Btw, this innocent example contain some hand waving. H(Dinner) for example is something that we may or may not know. Most people have trouble writing down a distribution for dinner choices. also, P(Dinner|private email to wife) here written as a table contain assumed values. What if after reading my private email you feel that P(IC)=85%? Who is to say what the reality of this probability is? This is why I felt that this model will not make to main stream legal system because the link between private email and the actual secret itself is not so obvious. You might use naive Bayes as the definitive of reality (refer to chapter in books or wiki), logistic regression, decision trees, or you might use something else… You may even use a distributions system like SVM or god forbid rule based systems…

If you understand this computation above, then it will be easy for you to understand the continuous version. Let dinner be a continuous variable, we can still write the same expression

IG(Dinner; private email to wife) = H(Dinner) – H(Dinner|private email to wife)

and it would have the same meaning. How far are we from the truth. This idea, btw, is indeed partially inspired by the name Information Gain, which also goes by Kullback-Leibler divergence when computed over distributions. The above formation exactly with the exception that “private email to wife” is a distribution, say, perhaps, my emails are generated randomly.

KL( Dinner|private email || Dinner )

But KL divergence does point us to some other interesting characterizations. Divergence–distance without some properties of distance. Namely that it is not a metric distance:

* Nonnegative dl(x,y)>=0:  yes

* Indiscernability: dl(x,y)=0 iff x==y: yes

* Symmetric dl(x,y)==dl(y,x): NO

* Triangle inequality dl(x,y)+dl(y,z) >= dl(x,z): NO

This has some serious implications regarding this formulation of privacy. Somethings that we naturally think should make sense do not.

Let’s say I have two emails, e1 and e2, and let’s say dinner is still the subject of intense TLA investigation:

KL(d;e1) + KL(d;e2) != KL(d;e1,e2)

All private information must be considered together, because considering them separately would yield inconsistent measurement of privacy loss

Let’s say there’re two secrets, d1 is my dinner choose and d2 is my wife’s dinner choose

KL(d1;e1,e2) + KL(d2;e1,e2) != KL(d1,d2; e1,e2)
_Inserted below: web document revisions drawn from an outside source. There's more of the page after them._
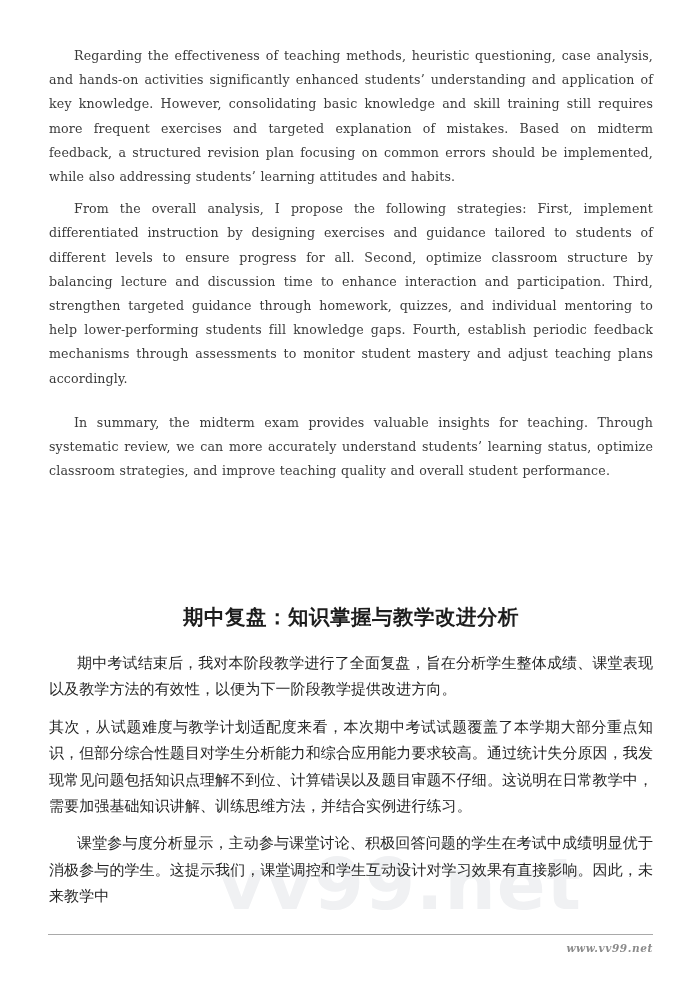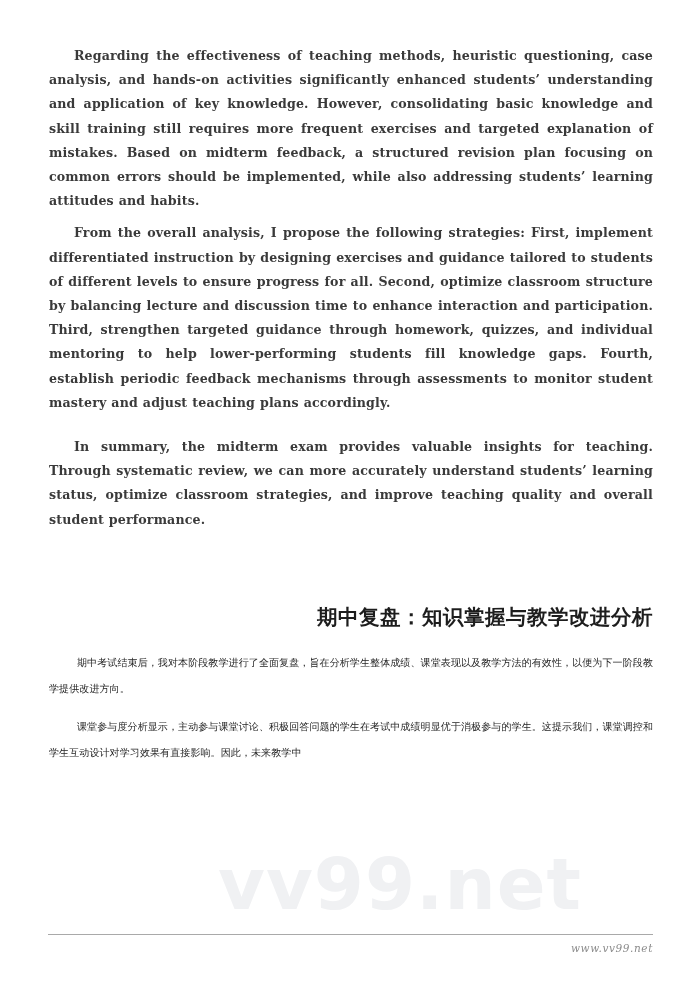"Regarding the effectiveness of teaching" .en-para.indent { font-weight: bold -> none }
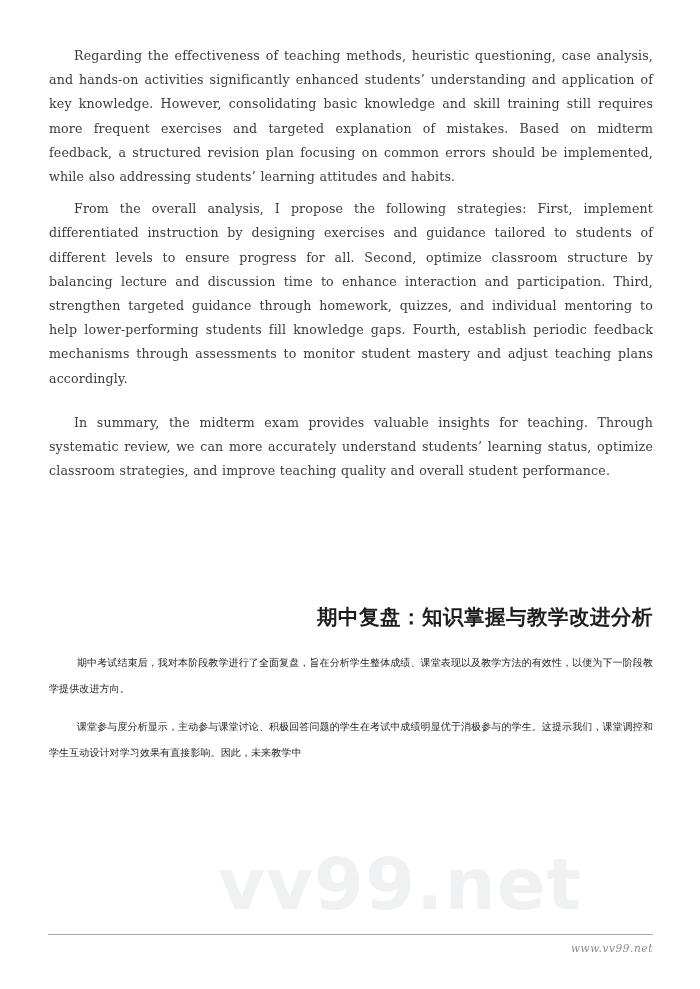"期中复盘：知识掌握与教学改进分析" .doc-heading { text-align: right -> center }
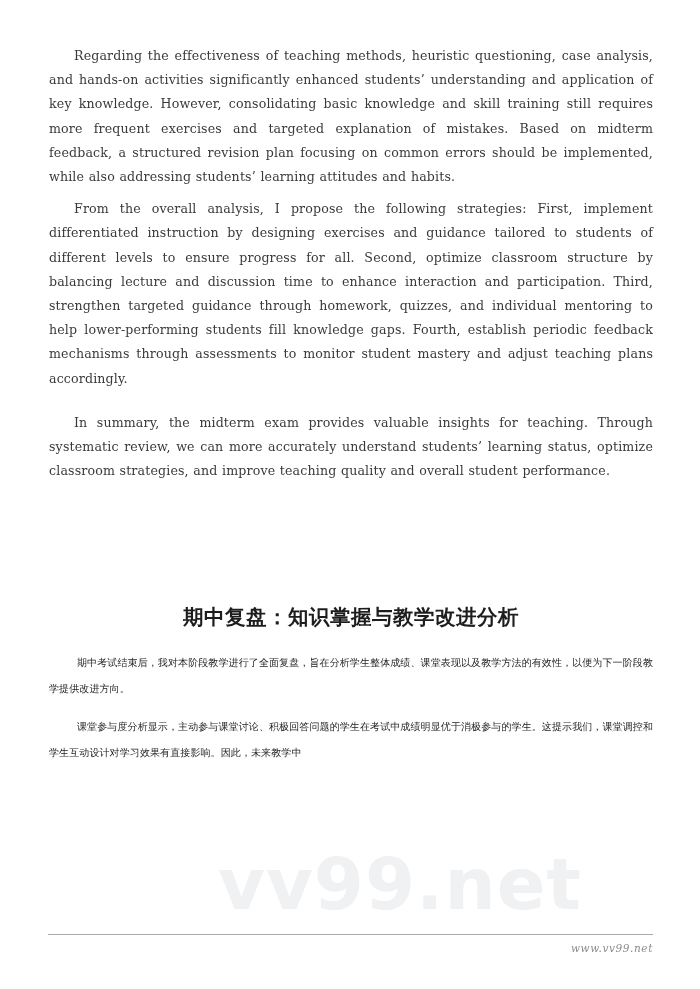"期中考试结束后，我对本阶段教学进行了全面复盘，旨在分析学生整体成绩、课堂表现以及" .zh-para { font-size: 10px -> 15px }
All secrets must be computed together, because computing IG separately and adding is not equal to the total information gain.

Let’s say we have an intermediate decision called Mode of Transportation (mt), and it is a secret just like my dinner choice.

KL(mt;e1,e2) + KL(d ; mt) != KL(d; e1,e 2)

The intermediate secret can be calculated, but again, it must be calculated carefully and not by additive increase of IG.

Bummer, but fascinating!! But we we must make some choice about how to proceed. Knowledge about the nature of information (and especially electronic information), I believe, informs us about how we make choice in our privacy laws:

 

  • Should the whole data be analyzed all at once?
  • or should we only allow each individual’s data be processed all at once?
  • or should we only allow daily data of everyone to be processed together?
  • or should we only allow daily data  of each individual to be processed separately?

Each of these choice (and many other) impact the private information loss due to clandestine activities.